## Work task
Could you arrange the part of the items that opens with the very first line and closes with the line containing "Juli 2014 (4 Einträge)", both ends included, as a numbered list with blank lines left out?

## Material for the task
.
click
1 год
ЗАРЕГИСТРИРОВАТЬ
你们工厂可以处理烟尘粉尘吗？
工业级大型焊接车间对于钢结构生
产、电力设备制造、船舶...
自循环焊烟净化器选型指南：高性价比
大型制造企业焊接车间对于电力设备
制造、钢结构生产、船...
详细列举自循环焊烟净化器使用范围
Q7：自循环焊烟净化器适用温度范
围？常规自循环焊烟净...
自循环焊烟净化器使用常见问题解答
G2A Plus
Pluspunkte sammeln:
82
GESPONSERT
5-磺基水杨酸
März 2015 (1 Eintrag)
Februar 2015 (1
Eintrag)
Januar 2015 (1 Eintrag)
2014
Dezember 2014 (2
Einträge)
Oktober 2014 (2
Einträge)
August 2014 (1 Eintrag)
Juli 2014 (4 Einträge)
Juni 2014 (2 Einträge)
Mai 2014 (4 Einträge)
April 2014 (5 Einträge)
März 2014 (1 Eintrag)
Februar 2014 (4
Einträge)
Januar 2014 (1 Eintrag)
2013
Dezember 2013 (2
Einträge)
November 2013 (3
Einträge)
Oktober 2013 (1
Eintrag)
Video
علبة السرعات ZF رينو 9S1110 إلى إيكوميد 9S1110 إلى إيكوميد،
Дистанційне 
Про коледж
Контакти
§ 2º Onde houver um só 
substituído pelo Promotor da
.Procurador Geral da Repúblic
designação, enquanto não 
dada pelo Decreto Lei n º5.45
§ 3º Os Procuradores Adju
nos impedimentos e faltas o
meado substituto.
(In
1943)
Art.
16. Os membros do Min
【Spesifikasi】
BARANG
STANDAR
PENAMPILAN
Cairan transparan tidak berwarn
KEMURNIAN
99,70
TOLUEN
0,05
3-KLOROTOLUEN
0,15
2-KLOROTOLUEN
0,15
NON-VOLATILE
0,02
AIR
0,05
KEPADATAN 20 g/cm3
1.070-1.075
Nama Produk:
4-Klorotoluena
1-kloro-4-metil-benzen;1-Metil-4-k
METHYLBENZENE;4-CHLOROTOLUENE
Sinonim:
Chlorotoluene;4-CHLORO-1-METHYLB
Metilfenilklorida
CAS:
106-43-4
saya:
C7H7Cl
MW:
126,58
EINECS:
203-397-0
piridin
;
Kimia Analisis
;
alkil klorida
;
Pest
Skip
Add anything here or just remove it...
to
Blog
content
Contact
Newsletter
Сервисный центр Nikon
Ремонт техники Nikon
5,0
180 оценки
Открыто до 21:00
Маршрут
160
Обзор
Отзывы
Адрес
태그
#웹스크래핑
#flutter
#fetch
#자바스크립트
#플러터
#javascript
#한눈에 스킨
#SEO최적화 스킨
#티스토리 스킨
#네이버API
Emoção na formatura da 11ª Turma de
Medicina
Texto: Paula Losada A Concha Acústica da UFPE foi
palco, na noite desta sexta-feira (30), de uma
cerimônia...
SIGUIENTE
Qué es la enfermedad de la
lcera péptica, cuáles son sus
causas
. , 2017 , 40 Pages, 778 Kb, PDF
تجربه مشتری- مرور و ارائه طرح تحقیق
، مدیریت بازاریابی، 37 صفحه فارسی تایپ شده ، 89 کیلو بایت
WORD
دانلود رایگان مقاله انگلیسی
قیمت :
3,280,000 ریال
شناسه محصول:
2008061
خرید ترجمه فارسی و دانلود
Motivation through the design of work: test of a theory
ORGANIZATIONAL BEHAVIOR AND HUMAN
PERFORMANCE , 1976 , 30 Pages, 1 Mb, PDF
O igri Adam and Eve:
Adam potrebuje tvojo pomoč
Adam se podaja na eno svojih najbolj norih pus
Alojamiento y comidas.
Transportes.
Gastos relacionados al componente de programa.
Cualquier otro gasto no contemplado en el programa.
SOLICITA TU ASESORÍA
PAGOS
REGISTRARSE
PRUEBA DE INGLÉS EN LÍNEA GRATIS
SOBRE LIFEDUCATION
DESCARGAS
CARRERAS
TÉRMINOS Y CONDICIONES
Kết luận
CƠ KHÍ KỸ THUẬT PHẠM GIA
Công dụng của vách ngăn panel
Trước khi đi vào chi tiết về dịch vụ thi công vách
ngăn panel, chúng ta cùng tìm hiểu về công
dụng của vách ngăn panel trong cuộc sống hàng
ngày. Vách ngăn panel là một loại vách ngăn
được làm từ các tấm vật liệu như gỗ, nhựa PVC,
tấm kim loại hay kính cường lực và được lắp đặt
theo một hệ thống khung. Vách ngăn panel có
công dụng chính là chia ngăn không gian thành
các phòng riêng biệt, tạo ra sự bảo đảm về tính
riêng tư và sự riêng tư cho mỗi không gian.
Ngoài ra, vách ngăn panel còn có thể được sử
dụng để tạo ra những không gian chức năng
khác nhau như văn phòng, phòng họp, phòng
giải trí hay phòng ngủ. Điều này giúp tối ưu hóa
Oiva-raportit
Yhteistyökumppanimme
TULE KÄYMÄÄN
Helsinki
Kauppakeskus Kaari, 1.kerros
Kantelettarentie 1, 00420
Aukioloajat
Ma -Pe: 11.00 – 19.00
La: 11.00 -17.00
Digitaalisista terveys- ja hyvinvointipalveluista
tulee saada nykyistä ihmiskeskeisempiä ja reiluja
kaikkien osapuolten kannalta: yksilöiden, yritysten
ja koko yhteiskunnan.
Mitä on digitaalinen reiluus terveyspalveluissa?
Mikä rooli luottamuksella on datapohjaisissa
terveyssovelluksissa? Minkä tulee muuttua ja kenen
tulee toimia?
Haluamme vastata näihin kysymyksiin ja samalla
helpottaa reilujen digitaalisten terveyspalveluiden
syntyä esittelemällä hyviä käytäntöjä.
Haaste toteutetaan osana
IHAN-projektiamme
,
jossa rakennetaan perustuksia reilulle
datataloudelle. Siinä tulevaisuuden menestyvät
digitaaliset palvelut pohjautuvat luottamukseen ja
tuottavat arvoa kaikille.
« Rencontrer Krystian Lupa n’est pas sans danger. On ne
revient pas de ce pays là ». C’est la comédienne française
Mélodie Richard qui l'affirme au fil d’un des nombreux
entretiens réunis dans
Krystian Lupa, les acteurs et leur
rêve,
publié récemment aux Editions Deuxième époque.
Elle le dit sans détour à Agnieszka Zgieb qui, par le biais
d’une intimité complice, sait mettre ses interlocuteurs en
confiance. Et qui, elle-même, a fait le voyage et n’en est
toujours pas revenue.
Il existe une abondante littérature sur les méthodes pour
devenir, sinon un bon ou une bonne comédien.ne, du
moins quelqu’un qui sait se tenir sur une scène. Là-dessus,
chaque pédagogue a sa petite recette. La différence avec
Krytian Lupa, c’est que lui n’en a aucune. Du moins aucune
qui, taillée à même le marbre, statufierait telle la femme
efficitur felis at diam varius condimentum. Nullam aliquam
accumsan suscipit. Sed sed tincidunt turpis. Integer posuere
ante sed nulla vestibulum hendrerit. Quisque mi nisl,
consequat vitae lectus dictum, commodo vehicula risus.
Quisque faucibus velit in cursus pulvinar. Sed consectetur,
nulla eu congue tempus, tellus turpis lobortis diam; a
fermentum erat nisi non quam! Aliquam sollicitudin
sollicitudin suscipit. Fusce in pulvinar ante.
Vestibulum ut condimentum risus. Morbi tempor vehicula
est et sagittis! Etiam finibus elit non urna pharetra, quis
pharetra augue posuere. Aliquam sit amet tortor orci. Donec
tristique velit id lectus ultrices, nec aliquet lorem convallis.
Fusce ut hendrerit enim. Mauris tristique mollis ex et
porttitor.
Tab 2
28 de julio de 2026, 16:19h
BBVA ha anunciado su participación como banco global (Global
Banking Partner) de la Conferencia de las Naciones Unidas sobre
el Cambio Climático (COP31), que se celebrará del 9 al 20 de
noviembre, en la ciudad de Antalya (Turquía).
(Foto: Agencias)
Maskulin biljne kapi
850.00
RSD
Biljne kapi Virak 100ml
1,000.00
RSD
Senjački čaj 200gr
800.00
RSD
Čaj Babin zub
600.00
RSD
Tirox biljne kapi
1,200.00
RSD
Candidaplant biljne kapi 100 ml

## Your response
1. .
2. click
3. 1 год
4. ЗАРЕГИСТРИРОВАТЬ
5. 你们工厂可以处理烟尘粉尘吗？
6. 工业级大型焊接车间对于钢结构生
7. 产、电力设备制造、船舶...
8. 自循环焊烟净化器选型指南：高性价比
9. 大型制造企业焊接车间对于电力设备
10. 制造、钢结构生产、船...
11. 详细列举自循环焊烟净化器使用范围
12. Q7：自循环焊烟净化器适用温度范
13. 围？常规自循环焊烟净...
14. 自循环焊烟净化器使用常见问题解答
15. G2A Plus
16. Pluspunkte sammeln:
17. 82
18. GESPONSERT
19. 5-磺基水杨酸
20. März 2015 (1 Eintrag)
21. Februar 2015 (1
22. Eintrag)
23. Januar 2015 (1 Eintrag)
24. 2014
25. Dezember 2014 (2
26. Einträge)
27. Oktober 2014 (2
28. Einträge)
29. August 2014 (1 Eintrag)
30. Juli 2014 (4 Einträge)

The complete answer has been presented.